In 1642, Oliver Cromwell led a contingent of parliamentarians against King Charles I, defeating him in what became known as the English Civil War and giving rise to the only occasion in modern British history where the monarchy has not held power. Three and a half centuries later, he became my husband’s hero for it, my husband who is a constitutional lawyer and a committed republican (small ‘r’). In the years before the arrival of our first child, we lived in Oxford, both of us affiliated with the University there. Amidst its hallowed halls and Gothic spires, people would talk in hushed tones about their ‘periods’ of expertise. My husband’s period was the seventeenth century. Cromwell was his guy.
Unsurprisingly, Oliver was always his first choice for a boy’s name. It became mine too. We said we weren’t having children, though, so we bestowed instead the name Cromwell upon our future dog, a brown and white beagle. Things changed and we didn’t get the dog. But we did welcome a son who was, of course, called Oliver. My husband wanted it because it was traditional and historically grounded. I wanted it because it was sparky and unconventional. It is both of those things, depending on where you come from: this is what has made the Venn diagram effect of our name selection so successful. The year Oliver was born it was the fifth most popular baby name in the UK. In the US, it hadn’t even broken the top 100.
In 2005, Nicole Krauss published a book called The History of Love, which quickly became one of my all time most adored pieces of writing. My husband read it also and, even more astonishingly, he liked it: one of the 4.5 novels in the world the merit of which we have ever agreed on. The book focuses on a cracker of a character – old, Jewish, lonely – a man waiting for the Grim Reaper to claim him. It begins: ‘When they write my obituary. Tomorrow. Or the next day. It will say, LEO GURSKY IS SURVIVED BY AN APARTMENT FULL OF S**T.’
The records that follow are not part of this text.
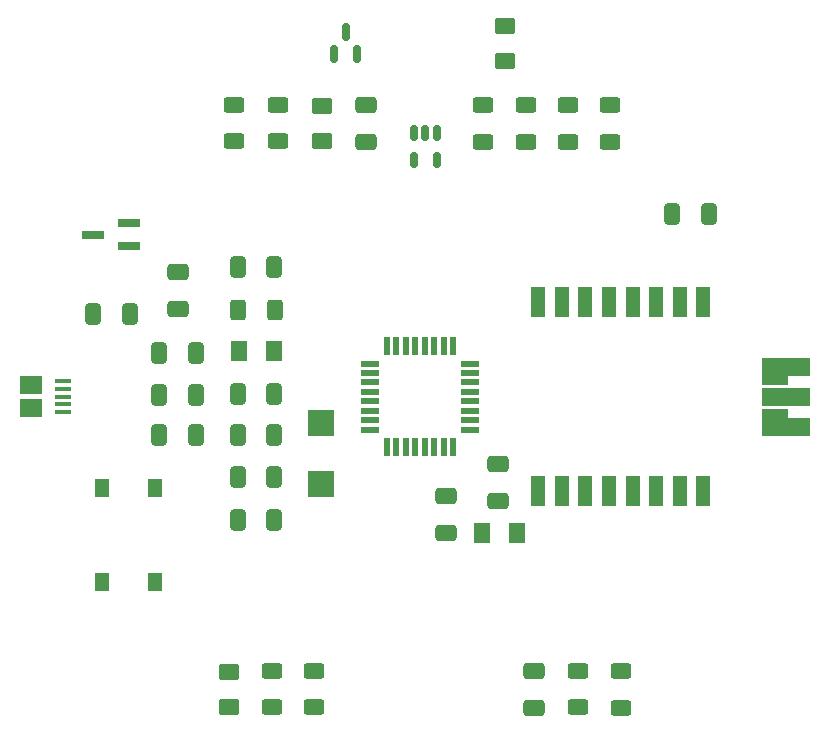
<source format=gtp>
G04 #@! TF.GenerationSoftware,KiCad,Pcbnew,7.0.0*
G04 #@! TF.CreationDate,2023-03-12T15:47:30-04:00*
G04 #@! TF.ProjectId,board,626f6172-642e-46b6-9963-61645f706362,rev?*
G04 #@! TF.SameCoordinates,Original*
G04 #@! TF.FileFunction,Paste,Top*
G04 #@! TF.FilePolarity,Positive*
%FSLAX46Y46*%
G04 Gerber Fmt 4.6, Leading zero omitted, Abs format (unit mm)*
G04 Created by KiCad (PCBNEW 7.0.0) date 2023-03-12 15:47:30*
%MOMM*%
%LPD*%
G01*
G04 APERTURE LIST*
G04 Aperture macros list*
%AMRoundRect*
0 Rectangle with rounded corners*
0 $1 Rounding radius*
0 $2 $3 $4 $5 $6 $7 $8 $9 X,Y pos of 4 corners*
0 Add a 4 corners polygon primitive as box body*
4,1,4,$2,$3,$4,$5,$6,$7,$8,$9,$2,$3,0*
0 Add four circle primitives for the rounded corners*
1,1,$1+$1,$2,$3*
1,1,$1+$1,$4,$5*
1,1,$1+$1,$6,$7*
1,1,$1+$1,$8,$9*
0 Add four rect primitives between the rounded corners*
20,1,$1+$1,$2,$3,$4,$5,0*
20,1,$1+$1,$4,$5,$6,$7,0*
20,1,$1+$1,$6,$7,$8,$9,0*
20,1,$1+$1,$8,$9,$2,$3,0*%
G04 Aperture macros list end*
%ADD10RoundRect,0.250000X0.650000X-0.412500X0.650000X0.412500X-0.650000X0.412500X-0.650000X-0.412500X0*%
%ADD11RoundRect,0.250000X-0.412500X-0.650000X0.412500X-0.650000X0.412500X0.650000X-0.412500X0.650000X0*%
%ADD12R,0.550000X1.600000*%
%ADD13R,1.600000X0.550000*%
%ADD14R,1.350000X0.400000*%
%ADD15R,1.900000X1.500000*%
%ADD16R,4.064000X1.524000*%
%ADD17R,2.200000X1.050000*%
%ADD18RoundRect,0.250000X-0.400000X-0.625000X0.400000X-0.625000X0.400000X0.625000X-0.400000X0.625000X0*%
%ADD19RoundRect,0.250000X0.412500X0.650000X-0.412500X0.650000X-0.412500X-0.650000X0.412500X-0.650000X0*%
%ADD20RoundRect,0.250000X0.625000X-0.400000X0.625000X0.400000X-0.625000X0.400000X-0.625000X-0.400000X0*%
%ADD21RoundRect,0.250001X0.462499X0.624999X-0.462499X0.624999X-0.462499X-0.624999X0.462499X-0.624999X0*%
%ADD22RoundRect,0.250001X-0.462499X-0.624999X0.462499X-0.624999X0.462499X0.624999X-0.462499X0.624999X0*%
%ADD23R,1.200000X2.500000*%
%ADD24RoundRect,0.250001X-0.624999X0.462499X-0.624999X-0.462499X0.624999X-0.462499X0.624999X0.462499X0*%
%ADD25R,1.900000X0.800000*%
%ADD26RoundRect,0.250000X-0.625000X0.400000X-0.625000X-0.400000X0.625000X-0.400000X0.625000X0.400000X0*%
%ADD27RoundRect,0.150000X-0.150000X0.512500X-0.150000X-0.512500X0.150000X-0.512500X0.150000X0.512500X0*%
%ADD28RoundRect,0.150000X0.150000X-0.587500X0.150000X0.587500X-0.150000X0.587500X-0.150000X-0.587500X0*%
%ADD29RoundRect,0.250000X-0.650000X0.412500X-0.650000X-0.412500X0.650000X-0.412500X0.650000X0.412500X0*%
%ADD30RoundRect,0.250001X0.624999X-0.462499X0.624999X0.462499X-0.624999X0.462499X-0.624999X-0.462499X0*%
%ADD31R,2.200000X2.275000*%
%ADD32R,1.300000X1.550000*%
G04 APERTURE END LIST*
D10*
X129500000Y-92562500D03*
X129500000Y-89437500D03*
D11*
X127900000Y-96290000D03*
X131025000Y-96290000D03*
D12*
X147199999Y-104249999D03*
X147999999Y-104249999D03*
X148799999Y-104249999D03*
X149599999Y-104249999D03*
X150399999Y-104249999D03*
X151199999Y-104249999D03*
X151999999Y-104249999D03*
X152799999Y-104249999D03*
D13*
X154249999Y-102799999D03*
X154249999Y-101999999D03*
X154249999Y-101199999D03*
X154249999Y-100399999D03*
X154249999Y-99599999D03*
X154249999Y-98799999D03*
X154249999Y-97999999D03*
X154249999Y-97199999D03*
D12*
X152799999Y-95749999D03*
X151999999Y-95749999D03*
X151199999Y-95749999D03*
X150399999Y-95749999D03*
X149599999Y-95749999D03*
X148799999Y-95749999D03*
X147999999Y-95749999D03*
X147199999Y-95749999D03*
D13*
X145749999Y-97199999D03*
X145749999Y-97999999D03*
X145749999Y-98799999D03*
X145749999Y-99599999D03*
X145749999Y-100399999D03*
X145749999Y-101199999D03*
X145749999Y-101999999D03*
X145749999Y-102799999D03*
D14*
X119762499Y-98699999D03*
X119762499Y-99349999D03*
X119762499Y-99999999D03*
X119762499Y-100649999D03*
X119762499Y-101299999D03*
D15*
X117062499Y-98999999D03*
X117062499Y-100999999D03*
D16*
X180999999Y-99999999D03*
X180999999Y-97459999D03*
D17*
X180069999Y-98469999D03*
X180069999Y-101529999D03*
D16*
X180999999Y-102539999D03*
D11*
X171334000Y-84506000D03*
X174459000Y-84506000D03*
X134550000Y-106763330D03*
X137675000Y-106763330D03*
D18*
X134592500Y-92666666D03*
X137692500Y-92666666D03*
D11*
X127902000Y-103275000D03*
X131027000Y-103275000D03*
D19*
X137675000Y-99769998D03*
X134550000Y-99769998D03*
D11*
X134550000Y-103266664D03*
X137675000Y-103266664D03*
X127900000Y-99846000D03*
X131025000Y-99846000D03*
D20*
X163350000Y-126315000D03*
X163350000Y-123215000D03*
D11*
X122351700Y-92964200D03*
X125476700Y-92964200D03*
D21*
X137630000Y-96103332D03*
X134655000Y-96103332D03*
D19*
X137675000Y-110460000D03*
X134550000Y-110460000D03*
D10*
X152200000Y-111512500D03*
X152200000Y-108387500D03*
D22*
X155212500Y-111550000D03*
X158187500Y-111550000D03*
D23*
X159999999Y-107999999D03*
X161999999Y-107999999D03*
X163999999Y-107999999D03*
X165999999Y-107999999D03*
X167999999Y-107999999D03*
X169999999Y-107999999D03*
X171999999Y-107999999D03*
X173999999Y-107999999D03*
X173999999Y-91999999D03*
X171999999Y-91999999D03*
X169999999Y-91999999D03*
X167999999Y-91999999D03*
X165999999Y-91999999D03*
X163999999Y-91999999D03*
X161999999Y-91999999D03*
X159999999Y-91999999D03*
D24*
X133800000Y-123300000D03*
X133800000Y-126275000D03*
D25*
X125337999Y-87233999D03*
X125337999Y-85333999D03*
X122337999Y-86283999D03*
D20*
X141050000Y-126315000D03*
X141050000Y-123215000D03*
D24*
X141666000Y-75385000D03*
X141666000Y-78360000D03*
D26*
X137934000Y-75277500D03*
X137934000Y-78377500D03*
D20*
X166100000Y-78400000D03*
X166100000Y-75300000D03*
D26*
X158949666Y-75300000D03*
X158949666Y-78400000D03*
D27*
X151400000Y-77712500D03*
X150450000Y-77712500D03*
X149500000Y-77712500D03*
X149500000Y-79987500D03*
X151400000Y-79987500D03*
D28*
X142750000Y-70965500D03*
X144650000Y-70965500D03*
X143700000Y-69090500D03*
D26*
X162524832Y-75300000D03*
X162524832Y-78400000D03*
D20*
X167000000Y-126350000D03*
X167000000Y-123250000D03*
X155374500Y-78400000D03*
X155374500Y-75300000D03*
D10*
X145428000Y-78420000D03*
X145428000Y-75295000D03*
D29*
X159650000Y-123202500D03*
X159650000Y-126327500D03*
D30*
X157200000Y-71587500D03*
X157200000Y-68612500D03*
D20*
X137450000Y-126315000D03*
X137450000Y-123215000D03*
D19*
X137675000Y-89000000D03*
X134550000Y-89000000D03*
D31*
X141617999Y-102238499D03*
X141617999Y-107413499D03*
D26*
X134252000Y-75277500D03*
X134252000Y-78377500D03*
D29*
X156604000Y-105737500D03*
X156604000Y-108862500D03*
D32*
X127549999Y-107719999D03*
X127549999Y-115679999D03*
X123049999Y-107719999D03*
X123049999Y-115679999D03*
M02*

</source>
We both seized upon the name instantly, not for a death but for a birth. During the middle ten or so weeks of my pregnancy, a time when I must have been flushed with feel-good hormones and delusions of grandeur, I was sure that we would call this child Leopold, the full, hefty name of Krauss’s protagonist. By the end, though, we simmered down, settling happily on Leo itself: short, strong, charismatic. Just like our son. Number 43 in the UK that year; didn’t make the top 100 in the US.
In 1994, the TV show Friends took America by storm. One of the six 20-somethings the program revolved around was an uber-quirky blonde named Phoebe, whom our Phoebe was named in spite of, not after. When we were expecting baby number one – and baby number two, for that matter – Phoebe was a chronic runner-up to Zoe. Then we had two boys. Then life took over and we got close to a lovely couple who had the gall to name their own kid Zoe well before we knew them. When I became pregnant again, Phoebe moved into pole position.
The first two times we were contemplating it – in 2005 and 2007 – the Friends reference was still strong. By 2011, it was much less so. Thank goodness for that because Phoebe is too sophisticated and classically poignant a name to be forever shackled with an association to Lisa Kudrow’s bizarre alter ego. It is Greek in origin, which is my period, and it means ‘radiant’ or ‘shining’. The spelling makes it sultry almost. It is related to Phoebus Apollo, one of my favorite members of the Greek pantheon, the god of light, of music and of so much else that is beautiful. Apollo is a twin (no, we didn’t consider Artemis), as is the Phoebe from Friends (no, we never considered Ursula), as is our Phoebe. Twin names, even more so than sibling names, cannot be chosen in isolation. Number 34 in the UK; outside of the top 100 in the US.
Which brings us to Jasper. A wasp, a gemstone, the name of the don who taught me Homer inside the cobblestones of Balliol College – a scene which perhaps best captures its connotation. To the British ear, Jasper sounds posh, a bit pretentious, fluffy even. The word for him might be ‘toff’. I’m pretty sure my in-laws winced when we told them. To the American ear, however, it is fun and fresh.
This was the hardest moniker for us to agree on, the third boy, the best names already gone. In another life, Jasper would have been Eli or maybe Ezra, but he is one of a set and, paired with Phoebe, we wanted a less prevalent vowel sound. Jasper was the only one of the four names that was really my choice alone. My husband conceded it to me, probably because by the fourth round he was just too worn down to put up a fight. In 2011, Jasper didn’t make either the UK or US top 100.